DOCUMENT EXTRACT section start

By BOB STRAUSS
Los Angeles Daily News
It was December 1968, and it was captured for posterity on a never-aired television special called "The Rolling Stones Rock and Roll Circus." Now, after 28 years, one of the milestone events in rock history finally can be seen on videocassette and laser disc.
The hourlong program features, of course, the host band at its creative peak. The "Beggars Banquet" album had just been released, Mick Jagger was in the full flower of his satanic majesty, and Brian Jones was still alive and playing with the Stones.
Other acts include the Who; Jethro Tull; American bluesman Taj Mahal, Marianne Faithfull; Yoko Ono in her first filmed performance with John Lennon; and an ad hoc supergroup, called the Dirty Mac, made up of Lennon, Richards, Eric Clapton and Mitch Mitchell, the drummer from the Jimi Hendrix Experience.
Shot during one 21-hour stretch in a television studio dressed to resemble a low-rent English circus tent, the show was one of the rare '60s rock film efforts that actually came off, despite a few glitches, pretty much as planned.
"In those days, when rock 'n' roll film projects lost momentum, it was hard to put them together again," noted "Circus" director Michael Lindsay-Hogg, who cited everything from hippie-era disdain for schedules to drug-induced lost weeks-on-end as reasons why few such projects ever were completed.
But it was also a time of great, unexpected changes in the music. Six months after shooting "Circus," Jones set the pattern of self-induced rock-star deaths. A year later, the Stones themselves presided over Altamont, the violence-shattered concert that pretty much put an end to the peace, love and rock 'n' roll spirit the Circus so innocently celebrated.
Indeed, a month after filming the Stones' show, Lindsay-Hogg began shooting what he thought would be a TV special about the Beatles recording their latest album. That turned, unexpectedly, into the film chronicle of the band's disintegration, "Let It Be."
"They were both pretty weird experiences," said Lindsay-Hogg, who pioneered the music video form when he worked for Britain's influential '60s pop music series "Ready, Steady, Go!" "One was a very happy one, which disappeared for 28 years. Another was a less-happy one that came out in its own time span."
The reasons for "Circus' " long disappearance had to do with such eternal human foibles as miscommunication and artistic competitiveness, vanity and perfectionism.
"Everybody showed up on time, and they all found costumes that they liked, neither of which was too common back then," Lindsay-Hogg said of the show's participants. "Everybody thought they were going to have a good time.

DOCUMENT EXTRACT section end

WHAT THIS EXERCISE ASKS:
[1] In the article about "The Rolling Stones Rock and Roll Circus," how long was the single stretch during which the show was shot?
[2] Carry on the article about "The Rolling Stones Rock and Roll Circus" from the point where it ends.

AVAILABLE DATA section start

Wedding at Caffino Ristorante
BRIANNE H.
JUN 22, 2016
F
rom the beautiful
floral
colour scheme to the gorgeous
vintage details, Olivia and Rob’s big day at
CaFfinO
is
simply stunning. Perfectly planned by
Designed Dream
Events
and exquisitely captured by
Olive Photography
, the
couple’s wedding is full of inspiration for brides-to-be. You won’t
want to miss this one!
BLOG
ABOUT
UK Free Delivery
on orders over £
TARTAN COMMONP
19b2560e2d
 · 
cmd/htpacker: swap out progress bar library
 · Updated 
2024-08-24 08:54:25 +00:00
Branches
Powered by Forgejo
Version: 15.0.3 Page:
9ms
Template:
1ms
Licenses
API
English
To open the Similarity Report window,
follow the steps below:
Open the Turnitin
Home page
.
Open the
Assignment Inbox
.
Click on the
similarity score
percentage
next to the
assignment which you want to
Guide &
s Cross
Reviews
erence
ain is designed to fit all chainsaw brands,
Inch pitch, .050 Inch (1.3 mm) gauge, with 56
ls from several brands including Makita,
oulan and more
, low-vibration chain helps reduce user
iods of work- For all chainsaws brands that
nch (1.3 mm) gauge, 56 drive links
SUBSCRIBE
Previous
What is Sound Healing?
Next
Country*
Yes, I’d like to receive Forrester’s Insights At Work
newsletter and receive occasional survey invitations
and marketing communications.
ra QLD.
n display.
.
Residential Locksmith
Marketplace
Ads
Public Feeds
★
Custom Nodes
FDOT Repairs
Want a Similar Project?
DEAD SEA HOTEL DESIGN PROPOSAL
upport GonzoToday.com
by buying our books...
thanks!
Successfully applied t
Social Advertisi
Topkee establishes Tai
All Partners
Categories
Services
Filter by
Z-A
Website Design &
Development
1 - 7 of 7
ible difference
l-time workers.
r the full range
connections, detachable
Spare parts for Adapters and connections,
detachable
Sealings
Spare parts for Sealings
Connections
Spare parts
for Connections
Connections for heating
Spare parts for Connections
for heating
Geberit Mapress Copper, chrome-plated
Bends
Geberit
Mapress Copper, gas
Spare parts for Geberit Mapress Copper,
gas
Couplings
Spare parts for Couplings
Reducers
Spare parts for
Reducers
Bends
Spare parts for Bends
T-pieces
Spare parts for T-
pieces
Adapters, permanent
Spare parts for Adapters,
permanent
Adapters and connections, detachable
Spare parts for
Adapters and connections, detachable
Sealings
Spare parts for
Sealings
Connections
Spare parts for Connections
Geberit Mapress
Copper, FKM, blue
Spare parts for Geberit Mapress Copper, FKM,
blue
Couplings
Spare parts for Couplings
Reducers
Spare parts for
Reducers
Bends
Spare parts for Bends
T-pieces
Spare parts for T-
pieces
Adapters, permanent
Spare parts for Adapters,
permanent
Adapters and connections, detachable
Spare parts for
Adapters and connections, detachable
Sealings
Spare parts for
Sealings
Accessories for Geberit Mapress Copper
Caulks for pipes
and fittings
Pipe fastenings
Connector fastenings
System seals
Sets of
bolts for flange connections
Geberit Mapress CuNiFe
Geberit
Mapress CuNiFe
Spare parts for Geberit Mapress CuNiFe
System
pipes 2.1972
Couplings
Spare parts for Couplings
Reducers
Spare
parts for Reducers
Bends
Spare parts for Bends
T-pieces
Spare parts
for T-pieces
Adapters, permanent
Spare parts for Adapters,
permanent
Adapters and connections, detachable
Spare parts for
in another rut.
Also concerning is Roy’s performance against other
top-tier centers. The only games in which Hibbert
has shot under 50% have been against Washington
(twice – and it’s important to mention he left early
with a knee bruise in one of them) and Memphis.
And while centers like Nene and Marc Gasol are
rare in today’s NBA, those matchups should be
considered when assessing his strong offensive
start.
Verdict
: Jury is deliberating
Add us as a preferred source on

AVAILABLE DATA section end

ANSWERS BY ITEM:
[1] 21 hours

[2]
"But we had these new, French cameras that had the uncanny habit of breaking down all the time, which caused big delays and forced some reshoots," the filmmaker continued. "So, Jethro Tull, the first act, got on at about 4 p.m. We didn't film John and Yoko until 10, and the Stones didn't start until 2 in the morning.
"Now, although they were used to working at night, they'd never done it after hanging around and hosting a show all day. We didn't finish with them until 7 a.m., and had to do three or more takes of each of their songs. Now, Mick and Keith are very harsh critics of themselves, and when they saw the rough cut they didn't feel they were performing at their best because they were exhausted at the time."
In fact, the head Stones were convinced that the Who, who had performed early in the evening, blew them off the screen. Half-baked plans to reshoot the Stones' set in Rome never came together, proving Lindsay-Hogg's earlier point. So the "Circus' " raw footage was stored away in the Stones' sprawling London headquarters for the next several years.
But then the story really got weird. In the 1970s, the band members moved to France to avoid British taxes, and their London office was switched to a much smaller facility. The film cans were stashed there in bathrooms, under secretaries' desks or wherever else they would fit. Concerned that the valuable footage would be misplaced or damaged by all of this, the band's road manager and occasional sideman Ian Stewart took the film cans to his farm for safekeeping.
"If Ian told anyone except the office temps what he was doing, it never got passed on to anybody else," Lindsay-Hogg explained. "His intentions were above board, surely. But for many years after that, whenever I'd direct a video for the Stones, we'd ask one another what had happened to the footage, then we'd all shrug our shoulders."
Soon after Stewart died in 1985, his wife, Cynthia, was cleaning out the barn and found the film cans lying under a lawnmower and a pair of Wellington boots. A few years later, with the blessing of the Stones and their ex-manager Allen Klein (now "Circus' " ownership partners), Lindsay-Hogg started piecing the show back together.
And what a joy that he did. While the Who do run through an incredibly energetic rendition of their "Tommy" prototype suite "A Quick One (While He's Away)," and the Stones do appear a bit bleary, every performance in the movie is sheer dynamite.
In their very first jam together, Lennon and Clapton create a blistering alternative version of the Beatles wailer "Yer Blues." And Jagger does an especially demonic rendition of "Sympathy for the Devil," tearing off his shirt to reveal a torso covered with tattoos of Satan.
Lindsay-Hogg, the American-raised son of Irish actress Geraldine Fitzgerald, hopes that "Rock and Roll Circus" eventually can be seen on the big screen (it has played once theatrically, at the recently completed New York Film Festival). But even in the video format it was always intended for, the long-unseen concert has a moving quality that transcends standard nostalgia value.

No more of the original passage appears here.